Exercise materials:
########

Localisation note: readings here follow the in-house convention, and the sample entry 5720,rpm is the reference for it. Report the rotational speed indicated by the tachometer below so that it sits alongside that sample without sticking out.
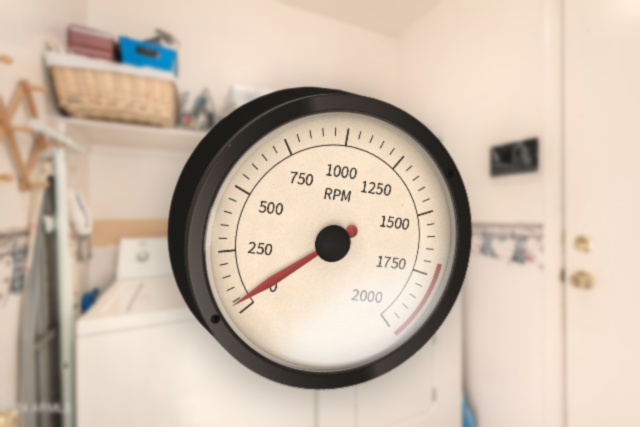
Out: 50,rpm
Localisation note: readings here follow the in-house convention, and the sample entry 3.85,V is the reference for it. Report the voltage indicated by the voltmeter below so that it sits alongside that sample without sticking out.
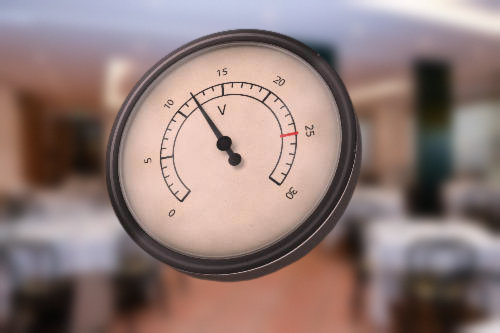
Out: 12,V
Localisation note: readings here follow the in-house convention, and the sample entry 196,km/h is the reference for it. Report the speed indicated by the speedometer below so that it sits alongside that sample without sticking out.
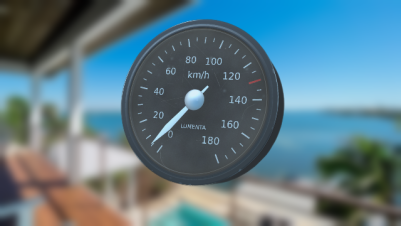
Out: 5,km/h
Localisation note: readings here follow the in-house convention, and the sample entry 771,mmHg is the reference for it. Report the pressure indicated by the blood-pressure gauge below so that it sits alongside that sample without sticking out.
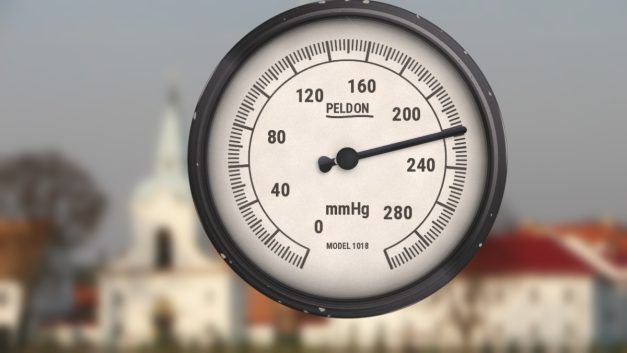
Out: 222,mmHg
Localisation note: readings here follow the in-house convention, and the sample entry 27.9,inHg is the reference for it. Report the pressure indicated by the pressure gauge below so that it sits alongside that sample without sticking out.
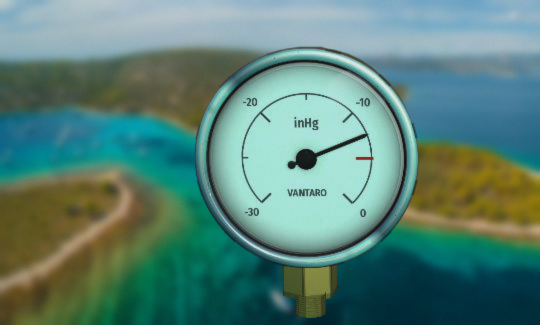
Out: -7.5,inHg
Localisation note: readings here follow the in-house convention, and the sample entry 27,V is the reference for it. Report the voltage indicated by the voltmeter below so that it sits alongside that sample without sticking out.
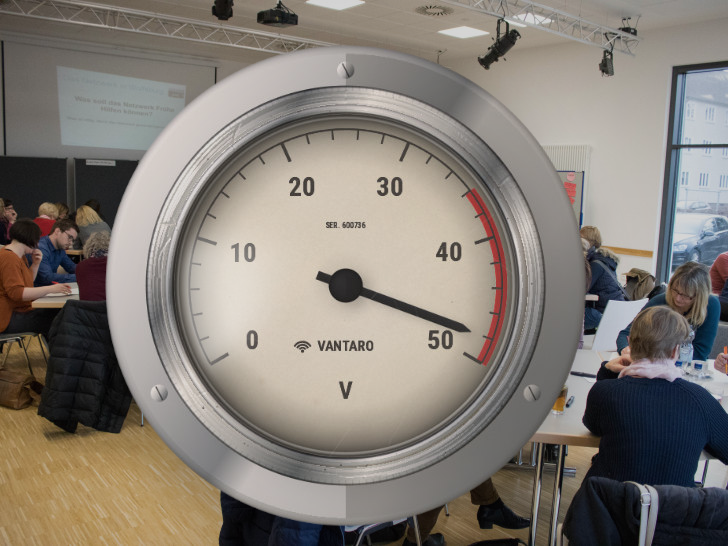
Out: 48,V
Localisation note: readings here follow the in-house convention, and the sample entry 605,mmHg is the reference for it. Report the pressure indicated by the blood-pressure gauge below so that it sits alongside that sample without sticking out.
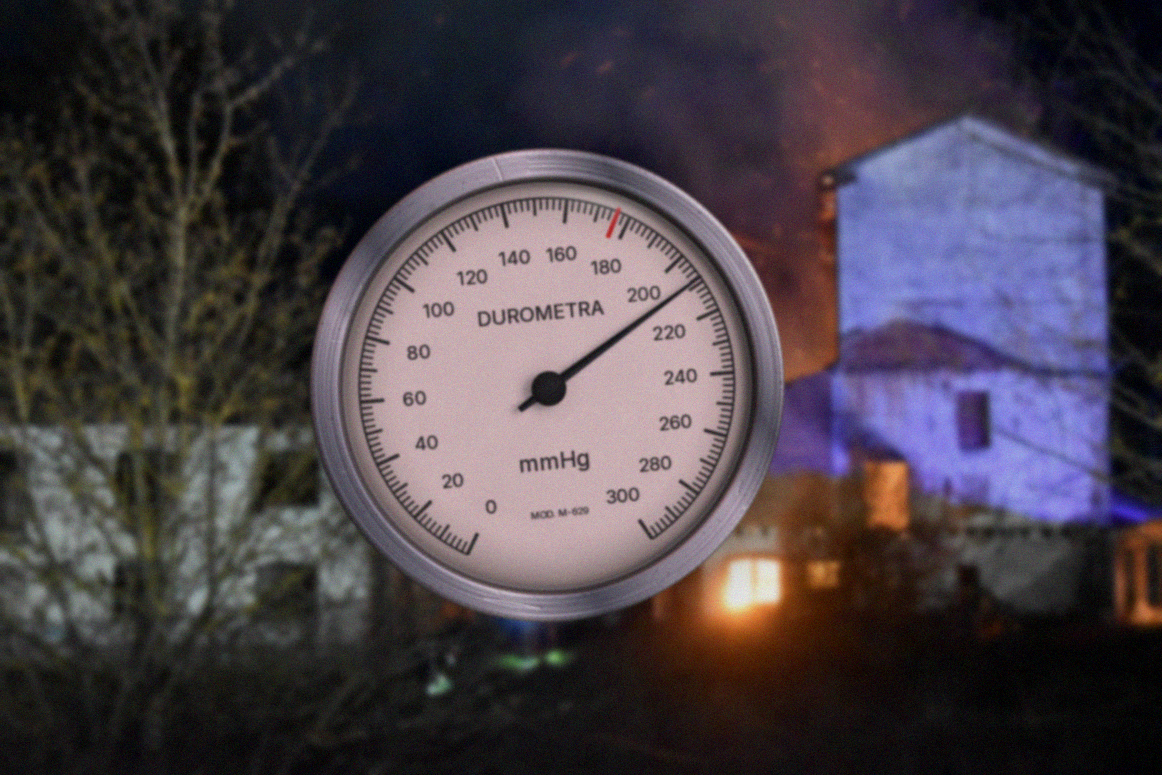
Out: 208,mmHg
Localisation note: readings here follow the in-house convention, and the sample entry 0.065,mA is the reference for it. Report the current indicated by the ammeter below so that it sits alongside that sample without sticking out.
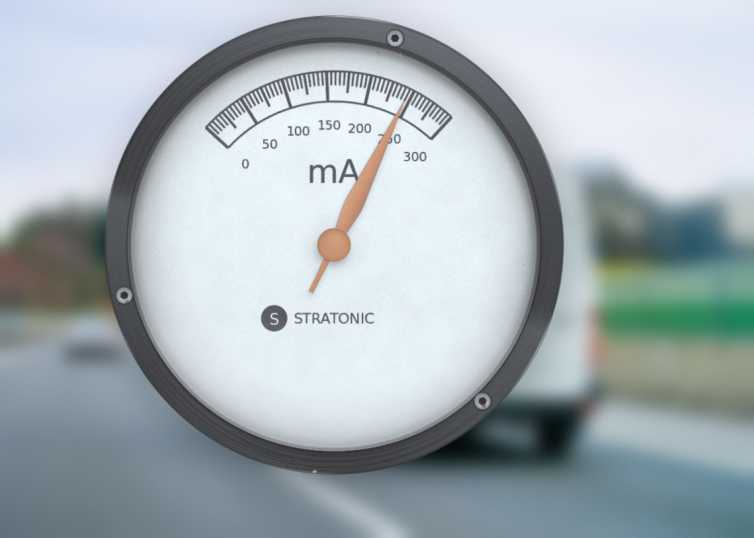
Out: 245,mA
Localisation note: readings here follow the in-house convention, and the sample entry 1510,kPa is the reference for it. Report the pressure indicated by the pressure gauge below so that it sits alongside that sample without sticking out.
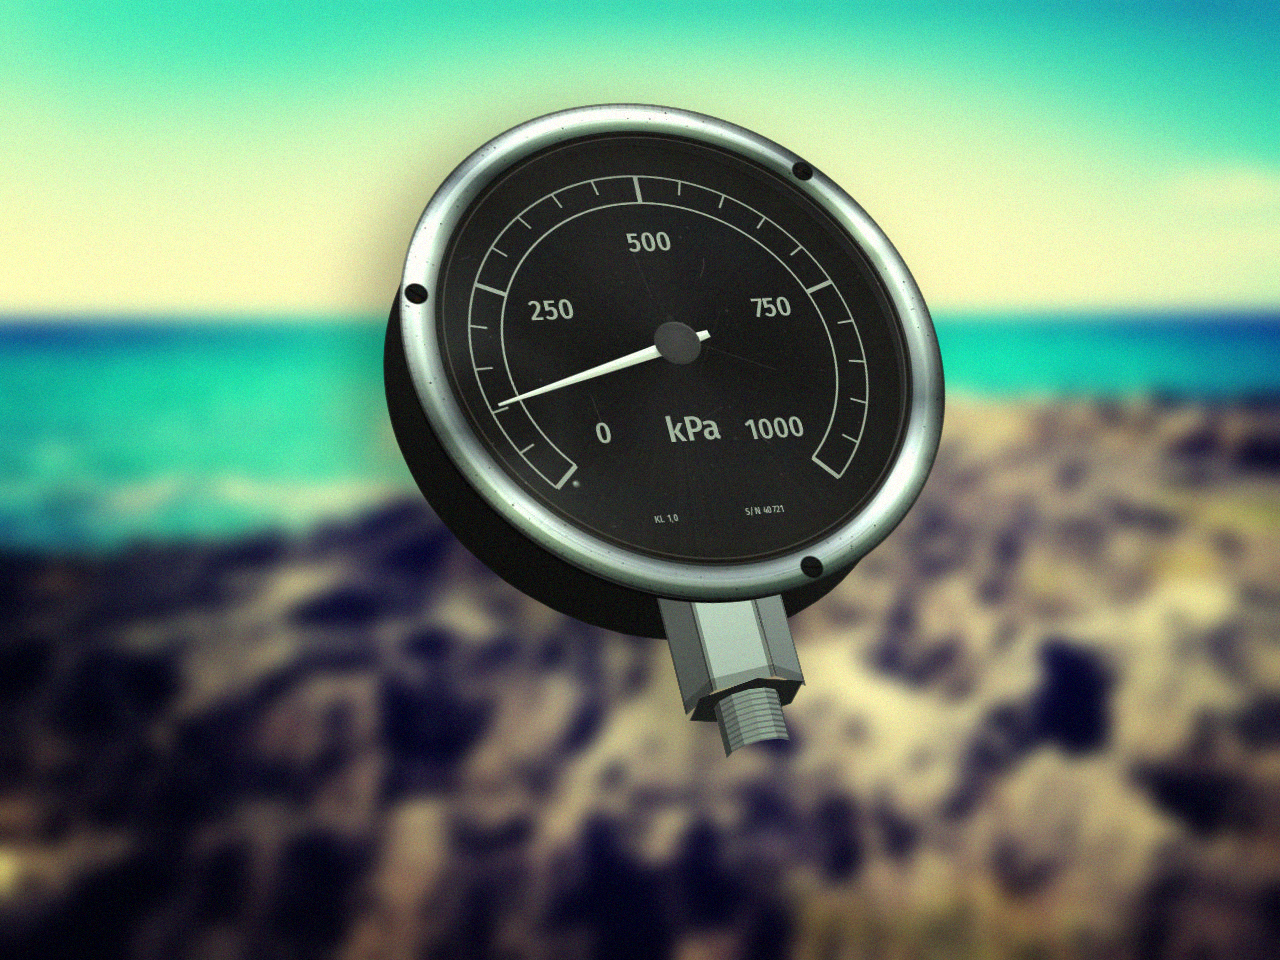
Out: 100,kPa
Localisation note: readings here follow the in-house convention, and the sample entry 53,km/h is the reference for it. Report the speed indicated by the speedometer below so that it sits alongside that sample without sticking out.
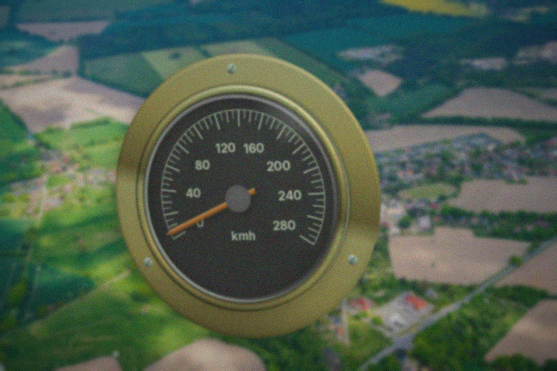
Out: 5,km/h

########

Exercise requirements:
Copy out all of the data above word for word, omitting the pictures.

Solution:
Localisation note: readings here follow the in-house convention, and the sample entry 5720,rpm is the reference for it. Report the rotational speed indicated by the tachometer below so that it sits alongside that sample without sticking out.
Out: 50,rpm
Localisation note: readings here follow the in-house convention, and the sample entry 3.85,V is the reference for it. Report the voltage indicated by the voltmeter below so that it sits alongside that sample without sticking out.
Out: 12,V
Localisation note: readings here follow the in-house convention, and the sample entry 196,km/h is the reference for it. Report the speed indicated by the speedometer below so that it sits alongside that sample without sticking out.
Out: 5,km/h
Localisation note: readings here follow the in-house convention, and the sample entry 771,mmHg is the reference for it. Report the pressure indicated by the blood-pressure gauge below so that it sits alongside that sample without sticking out.
Out: 222,mmHg
Localisation note: readings here follow the in-house convention, and the sample entry 27.9,inHg is the reference for it. Report the pressure indicated by the pressure gauge below so that it sits alongside that sample without sticking out.
Out: -7.5,inHg
Localisation note: readings here follow the in-house convention, and the sample entry 27,V is the reference for it. Report the voltage indicated by the voltmeter below so that it sits alongside that sample without sticking out.
Out: 48,V
Localisation note: readings here follow the in-house convention, and the sample entry 605,mmHg is the reference for it. Report the pressure indicated by the blood-pressure gauge below so that it sits alongside that sample without sticking out.
Out: 208,mmHg
Localisation note: readings here follow the in-house convention, and the sample entry 0.065,mA is the reference for it. Report the current indicated by the ammeter below so that it sits alongside that sample without sticking out.
Out: 245,mA
Localisation note: readings here follow the in-house convention, and the sample entry 1510,kPa is the reference for it. Report the pressure indicated by the pressure gauge below so that it sits alongside that sample without sticking out.
Out: 100,kPa
Localisation note: readings here follow the in-house convention, and the sample entry 53,km/h is the reference for it. Report the speed indicated by the speedometer below so that it sits alongside that sample without sticking out.
Out: 5,km/h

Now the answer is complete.